— RIGHE DEL DATASET —
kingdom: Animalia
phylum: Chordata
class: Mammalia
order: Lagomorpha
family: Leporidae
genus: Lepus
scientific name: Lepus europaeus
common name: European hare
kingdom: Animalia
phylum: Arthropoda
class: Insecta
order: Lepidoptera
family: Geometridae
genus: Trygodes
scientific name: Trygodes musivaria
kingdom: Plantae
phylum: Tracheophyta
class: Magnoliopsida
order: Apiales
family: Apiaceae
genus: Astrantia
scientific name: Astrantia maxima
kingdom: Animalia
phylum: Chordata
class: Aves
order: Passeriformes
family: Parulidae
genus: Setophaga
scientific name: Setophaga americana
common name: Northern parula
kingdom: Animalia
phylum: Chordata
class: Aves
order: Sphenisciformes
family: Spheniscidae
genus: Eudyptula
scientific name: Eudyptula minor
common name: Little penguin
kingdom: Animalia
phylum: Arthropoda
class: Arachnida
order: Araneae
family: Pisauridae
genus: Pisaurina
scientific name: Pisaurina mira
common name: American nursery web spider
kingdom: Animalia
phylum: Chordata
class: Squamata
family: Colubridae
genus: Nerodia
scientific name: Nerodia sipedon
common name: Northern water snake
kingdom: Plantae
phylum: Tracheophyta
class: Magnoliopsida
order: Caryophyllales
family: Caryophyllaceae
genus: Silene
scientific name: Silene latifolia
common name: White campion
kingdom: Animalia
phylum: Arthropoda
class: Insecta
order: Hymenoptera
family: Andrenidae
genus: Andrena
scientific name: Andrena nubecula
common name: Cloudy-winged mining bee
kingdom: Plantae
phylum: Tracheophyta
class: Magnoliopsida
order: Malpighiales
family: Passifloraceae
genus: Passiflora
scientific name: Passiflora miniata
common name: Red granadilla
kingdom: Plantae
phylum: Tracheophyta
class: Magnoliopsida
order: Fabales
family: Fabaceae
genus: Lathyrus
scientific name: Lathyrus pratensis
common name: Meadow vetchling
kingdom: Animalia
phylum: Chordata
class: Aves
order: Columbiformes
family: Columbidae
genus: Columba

— COMPITO BREVE —
Ricopia senza alcuna modifica tutte le righe delle voci riportate sopra, dalla prima all'ultima.

— SOLUZIONE —
kingdom: Animalia
phylum: Chordata
class: Mammalia
order: Lagomorpha
family: Leporidae
genus: Lepus
scientific name: Lepus europaeus
common name: European hare
kingdom: Animalia
phylum: Arthropoda
class: Insecta
order: Lepidoptera
family: Geometridae
genus: Trygodes
scientific name: Trygodes musivaria
kingdom: Plantae
phylum: Tracheophyta
class: Magnoliopsida
order: Apiales
family: Apiaceae
genus: Astrantia
scientific name: Astrantia maxima
kingdom: Animalia
phylum: Chordata
class: Aves
order: Passeriformes
family: Parulidae
genus: Setophaga
scientific name: Setophaga americana
common name: Northern parula
kingdom: Animalia
phylum: Chordata
class: Aves
order: Sphenisciformes
family: Spheniscidae
genus: Eudyptula
scientific name: Eudyptula minor
common name: Little penguin
kingdom: Animalia
phylum: Arthropoda
class: Arachnida
order: Araneae
family: Pisauridae
genus: Pisaurina
scientific name: Pisaurina mira
common name: American nursery web spider
kingdom: Animalia
phylum: Chordata
class: Squamata
family: Colubridae
genus: Nerodia
scientific name: Nerodia sipedon
common name: Northern water snake
kingdom: Plantae
phylum: Tracheophyta
class: Magnoliopsida
order: Caryophyllales
family: Caryophyllaceae
genus: Silene
scientific name: Silene latifolia
common name: White campion
kingdom: Animalia
phylum: Arthropoda
class: Insecta
order: Hymenoptera
family: Andrenidae
genus: Andrena
scientific name: Andrena nubecula
common name: Cloudy-winged mining bee
kingdom: Plantae
phylum: Tracheophyta
class: Magnoliopsida
order: Malpighiales
family: Passifloraceae
genus: Passiflora
scientific name: Passiflora miniata
common name: Red granadilla
kingdom: Plantae
phylum: Tracheophyta
class: Magnoliopsida
order: Fabales
family: Fabaceae
genus: Lathyrus
scientific name: Lathyrus pratensis
common name: Meadow vetchling
kingdom: Animalia
phylum: Chordata
class: Aves
order: Columbiformes
family: Columbidae
genus: Columba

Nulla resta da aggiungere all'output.